The most literal translation that I can surmise is
"After such a long time,'I will speak about my hometown' is what occurred to me."
So the と translates to "is what", "is the thing that" or just "that" in almost all situations. It can be loosely considered a subordinating conjunction that connects an independent clause to a dependent clause functioning as a noun. This is the same function that the word "that" has in English. If you absolutely must compare it to English grammar, it is best thought of as the subordinating conjuction "that". But strictly speaking, there is a crucial difference that makes it best described as a particle/postposition that follows a quotation. As there are no postpositions in English, there is no direct English equivalent.
The terms "direct" and "indirect" quotations don't really hold the same syntactical distinction in Japanese that they do in English. In English, a direct quotation has two criteria:
- It is (or is intended to be by the speaker) someone's exact words.
- It is delimited by quotation marks.
- It does not use a subordinating conjunction.
Look at the following sentences:
The teacher said "study kanji".
The teacher said to study kanji.("Study kanji" is what the teacher said.)

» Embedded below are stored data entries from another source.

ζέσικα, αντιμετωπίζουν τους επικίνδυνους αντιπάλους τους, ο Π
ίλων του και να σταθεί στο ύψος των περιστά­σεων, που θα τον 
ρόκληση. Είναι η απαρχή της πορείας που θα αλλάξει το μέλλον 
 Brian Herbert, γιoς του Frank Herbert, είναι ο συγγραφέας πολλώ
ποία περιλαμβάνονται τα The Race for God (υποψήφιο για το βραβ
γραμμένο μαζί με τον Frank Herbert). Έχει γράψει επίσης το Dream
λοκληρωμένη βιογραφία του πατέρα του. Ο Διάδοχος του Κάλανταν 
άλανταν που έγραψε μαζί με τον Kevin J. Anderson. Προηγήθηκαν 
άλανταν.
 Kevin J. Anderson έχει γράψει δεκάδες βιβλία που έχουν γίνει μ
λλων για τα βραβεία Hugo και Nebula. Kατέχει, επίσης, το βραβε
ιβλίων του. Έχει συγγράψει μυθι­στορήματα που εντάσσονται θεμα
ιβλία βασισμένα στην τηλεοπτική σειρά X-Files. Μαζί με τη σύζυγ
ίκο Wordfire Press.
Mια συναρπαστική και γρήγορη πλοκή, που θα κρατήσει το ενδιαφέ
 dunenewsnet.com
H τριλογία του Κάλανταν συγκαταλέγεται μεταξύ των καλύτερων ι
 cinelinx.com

The first sentence is a direct quotation. In Japanese, it is delimited by quotation marks, but still has a と functioning as a subordinating conjunction. The conjunction is omitted in English because it is not considered a clause--just a long predicate consisting of several words. In Japanese the と is always there, whether the quotation is direct or indirect.
the と resembles "that" in English, but is actually a postposition following a quotation, with no English equivalent.